Todos na casa lavam muito as mãos e desinfetam-nas a toda a hora. Depois, quando o verão já se adivinha, as coisas melhoram um pouco. Volta a poder receber visitas e passado um tempo recomeça a ir a casa aos fins-de-semana. Até passa uns dias com a sua família durante as férias grande! Mas a doença má volta. Agora vamos à escola mas todos têm que usar máscaras que lhes tapam os sorrisos. Na casa grande onde vive, os adultos usam essas máscaras todo o tempo e usam também umas batas esquisitas que os fazem parecer médicos.
As crianças sentam-se a metros de distância umas das outras para comer e muitos dos brinquedos e dos jogos desapareceram porque podem guardar neles a doença. Nas notícias, na televisão, fala-se muito de pessoas muito doentes por causa dessa doença má e de muitos mortos. Há desinfetante por todo o lado e há crianças que passam longos períodos num quarto sozinhos onde só entra um dos adultos da casa. Dizem-lhe que aquela criança está ali porque está em “isolamento profilático”.

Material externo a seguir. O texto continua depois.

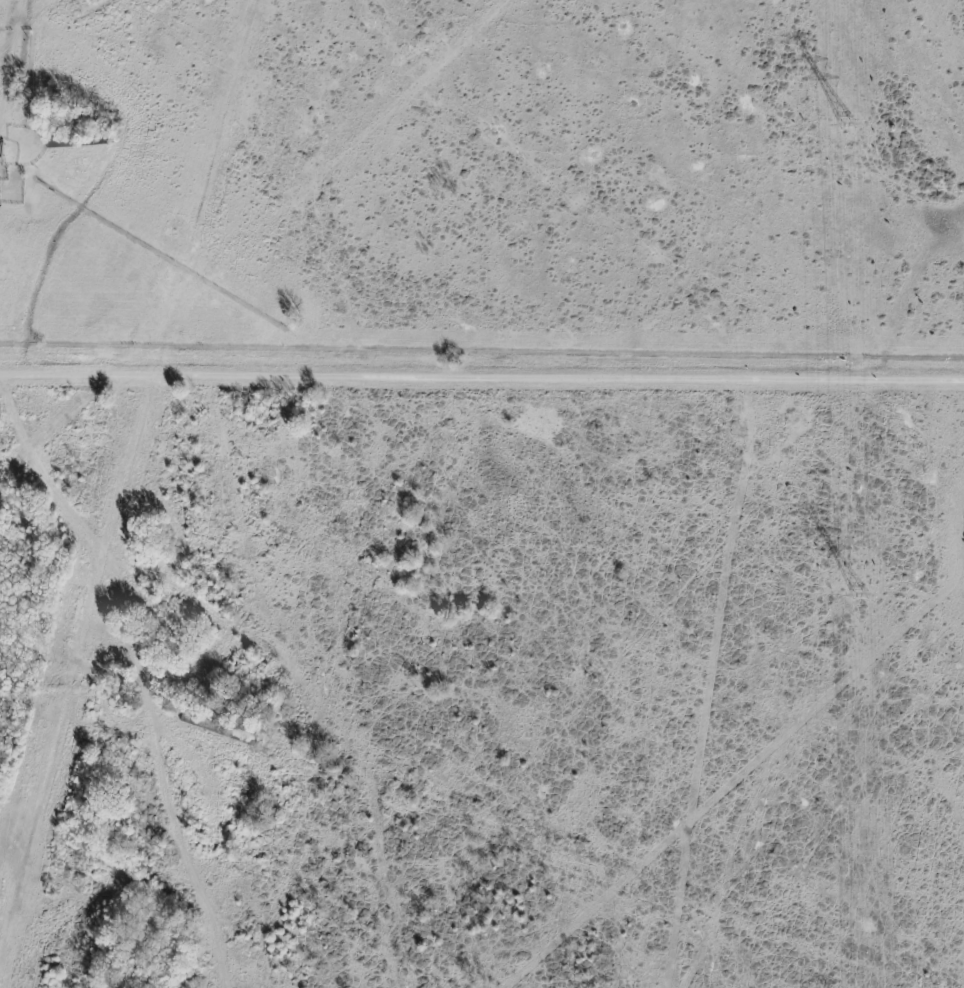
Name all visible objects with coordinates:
road: (12, 79)
power tower: (849, 125)
road: (481, 379)
power tower: (862, 594)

Sabe que não pode brincar com aquele/a menino/a e tem medo de poder vir a ser essa criança e ter que ficar sozinho nesse quarto sem poder brincar com ninguém e sem poder ir à escola ou a casa no fim-de-semana. Imagine que só dentro de casa dos seus pais, ao fim de semana, é que não há máscaras (embora se continue a desinfetar e a lavar as mãos muitas vezes e todos as usem na rua). Tem sido um ano triste e difícil para si, mas... vem aí o Natal!!! Imagine os seus sonhos para esse Natal. A vontade de comer as rabanadas feitas pela avó... O tio vestido de Pai Natal...
Os presentes. Imagine agora que lhe dizem que todos os meninos da casa onde vive vão passar o Natal com a família mas que o seu caso é diferente. Explicam-lhe que alguém importante e que existe para defender os direitos das crianças acha melhor que não vá a casa dos seus pais no Natal porque tem medo que, quando regresse, traga a doença má para a casa de acolhimento. Pergunta-se porque é diferente dos outros. Questiona-se porque é que a doença má havia de vir só consigo. Imagine como se sentiria ao ver todas as outras crianças a preparar os sacos e as malas para ir passar as férias de Natal com as respetivas famílias. Conseguiu imaginar?
Agora que sabe o que sentiria se fosse esta criança é bom que não se esqueça que neste Natal, em Portugal, há crianças em acolhimento residencial que estão a passar por isto mesmo. Pense nisso enquanto sossegadamente embrulha os presentes lá em casa, quando puder finalmente ver os seus entes queridos, quando a ceia estiver a ser servida, enquanto observar as crianças da sua família a brincar com as bonecas ou a jogar na consola que o pai Natal acabou de trazer... Tenha um feliz Natal.